[Start of Attachment]

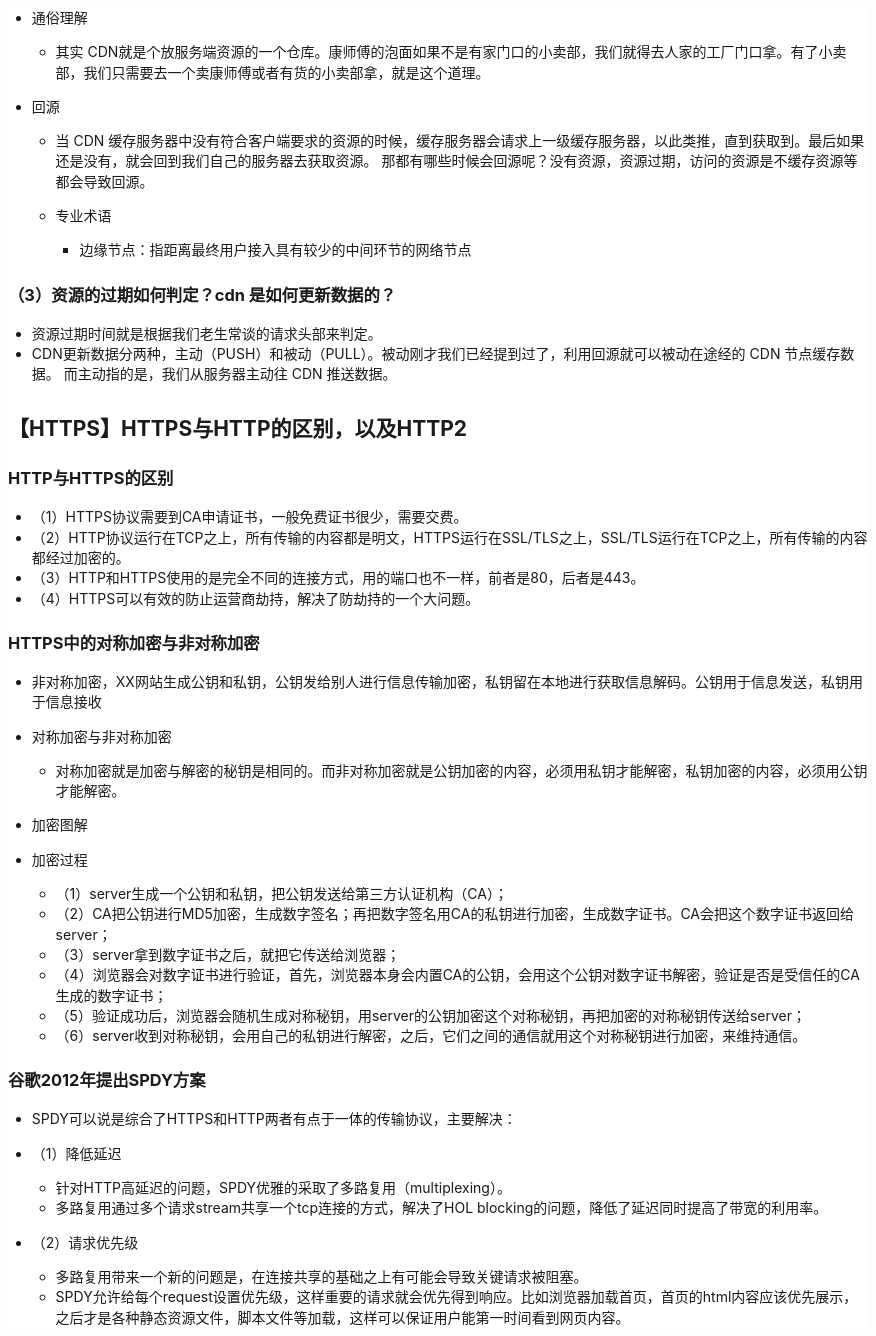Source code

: - 通俗理解

	- 其实 CDN就是个放服务端资源的一个仓库。康师傅的泡面如果不是有家门口的小卖部，我们就得去人家的工厂门口拿。有了小卖部，我们只需要去一个卖康师傅或者有货的小卖部拿，就是这个道理。

- 回源

	- 当 CDN 缓存服务器中没有符合客户端要求的资源的时候，缓存服务器会请求上一级缓存服务器，以此类推，直到获取到。最后如果还是没有，就会回到我们自己的服务器去获取资源。 那都有哪些时候会回源呢？没有资源，资源过期，访问的资源是不缓存资源等都会导致回源。
	- 专业术语

		- 边缘节点：指距离最终用户接入具有较少的中间环节的网络节点

### （3）资源的过期如何判定？cdn 是如何更新数据的？

- 资源过期时间就是根据我们老生常谈的请求头部来判定。
- CDN更新数据分两种，主动（PUSH）和被动（PULL）。被动刚才我们已经提到过了，利用回源就可以被动在途经的 CDN 节点缓存数据。 而主动指的是，我们从服务器主动往 CDN 推送数据。

## 【HTTPS】HTTPS与HTTP的区别，以及HTTP2

### HTTP与HTTPS的区别

- （1）HTTPS协议需要到CA申请证书，一般免费证书很少，需要交费。
- （2）HTTP协议运行在TCP之上，所有传输的内容都是明文，HTTPS运行在SSL/TLS之上，SSL/TLS运行在TCP之上，所有传输的内容都经过加密的。
- （3）HTTP和HTTPS使用的是完全不同的连接方式，用的端口也不一样，前者是80，后者是443。
- （4）HTTPS可以有效的防止运营商劫持，解决了防劫持的一个大问题。

### HTTPS中的对称加密与非对称加密

- 非对称加密，XX网站生成公钥和私钥，公钥发给别人进行信息传输加密，私钥留在本地进行获取信息解码。公钥用于信息发送，私钥用于信息接收
- 对称加密与非对称加密

	- 对称加密就是加密与解密的秘钥是相同的。而非对称加密就是公钥加密的内容，必须用私钥才能解密，私钥加密的内容，必须用公钥才能解密。

- 加密图解

- 加密过程

	- （1）server生成一个公钥和私钥，把公钥发送给第三方认证机构（CA）；
	- （2）CA把公钥进行MD5加密，生成数字签名；再把数字签名用CA的私钥进行加密，生成数字证书。CA会把这个数字证书返回给server；
	- （3）server拿到数字证书之后，就把它传送给浏览器；
	- （4）浏览器会对数字证书进行验证，首先，浏览器本身会内置CA的公钥，会用这个公钥对数字证书解密，验证是否是受信任的CA生成的数字证书；
	- （5）验证成功后，浏览器会随机生成对称秘钥，用server的公钥加密这个对称秘钥，再把加密的对称秘钥传送给server；
	- （6）server收到对称秘钥，会用自己的私钥进行解密，之后，它们之间的通信就用这个对称秘钥进行加密，来维持通信。

### 谷歌2012年提出SPDY方案

- SPDY可以说是综合了HTTPS和HTTP两者有点于一体的传输协议，主要解决：
- （1）降低延迟

	- 针对HTTP高延迟的问题，SPDY优雅的采取了多路复用（multiplexing）。
	- 多路复用通过多个请求stream共享一个tcp连接的方式，解决了HOL blocking的问题，降低了延迟同时提高了带宽的利用率。

- （2）请求优先级

	- 多路复用带来一个新的问题是，在连接共享的基础之上有可能会导致关键请求被阻塞。
	- SPDY允许给每个request设置优先级，这样重要的请求就会优先得到响应。比如浏览器加载首页，首页的html内容应该优先展示，之后才是各种静态资源文件，脚本文件等加载，这样可以保证用户能第一时间看到网页内容。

[End of Attachment]

_YOUR ASSIGNMENT_:
Retype the entries above exactly. Stop after the line containing "- （6）server收到对", and omit the pictures.

_RESPONSE_:
Source code

: - 通俗理解

	- 其实 CDN就是个放服务端资源的一个仓库。康师傅的泡面如果不是有家门口的小卖部，我们就得去人家的工厂门口拿。有了小卖部，我们只需要去一个卖康师傅或者有货的小卖部拿，就是这个道理。

- 回源

	- 当 CDN 缓存服务器中没有符合客户端要求的资源的时候，缓存服务器会请求上一级缓存服务器，以此类推，直到获取到。最后如果还是没有，就会回到我们自己的服务器去获取资源。 那都有哪些时候会回源呢？没有资源，资源过期，访问的资源是不缓存资源等都会导致回源。
	- 专业术语

		- 边缘节点：指距离最终用户接入具有较少的中间环节的网络节点

### （3）资源的过期如何判定？cdn 是如何更新数据的？

- 资源过期时间就是根据我们老生常谈的请求头部来判定。
- CDN更新数据分两种，主动（PUSH）和被动（PULL）。被动刚才我们已经提到过了，利用回源就可以被动在途经的 CDN 节点缓存数据。 而主动指的是，我们从服务器主动往 CDN 推送数据。

## 【HTTPS】HTTPS与HTTP的区别，以及HTTP2

### HTTP与HTTPS的区别

- （1）HTTPS协议需要到CA申请证书，一般免费证书很少，需要交费。
- （2）HTTP协议运行在TCP之上，所有传输的内容都是明文，HTTPS运行在SSL/TLS之上，SSL/TLS运行在TCP之上，所有传输的内容都经过加密的。
- （3）HTTP和HTTPS使用的是完全不同的连接方式，用的端口也不一样，前者是80，后者是443。
- （4）HTTPS可以有效的防止运营商劫持，解决了防劫持的一个大问题。

### HTTPS中的对称加密与非对称加密

- 非对称加密，XX网站生成公钥和私钥，公钥发给别人进行信息传输加密，私钥留在本地进行获取信息解码。公钥用于信息发送，私钥用于信息接收
- 对称加密与非对称加密

	- 对称加密就是加密与解密的秘钥是相同的。而非对称加密就是公钥加密的内容，必须用私钥才能解密，私钥加密的内容，必须用公钥才能解密。

- 加密图解

- 加密过程

	- （1）server生成一个公钥和私钥，把公钥发送给第三方认证机构（CA）；
	- （2）CA把公钥进行MD5加密，生成数字签名；再把数字签名用CA的私钥进行加密，生成数字证书。CA会把这个数字证书返回给server；
	- （3）server拿到数字证书之后，就把它传送给浏览器；
	- （4）浏览器会对数字证书进行验证，首先，浏览器本身会内置CA的公钥，会用这个公钥对数字证书解密，验证是否是受信任的CA生成的数字证书；
	- （5）验证成功后，浏览器会随机生成对称秘钥，用server的公钥加密这个对称秘钥，再把加密的对称秘钥传送给server；
	- （6）server收到对称秘钥，会用自己的私钥进行解密，之后，它们之间的通信就用这个对称秘钥进行加密，来维持通信。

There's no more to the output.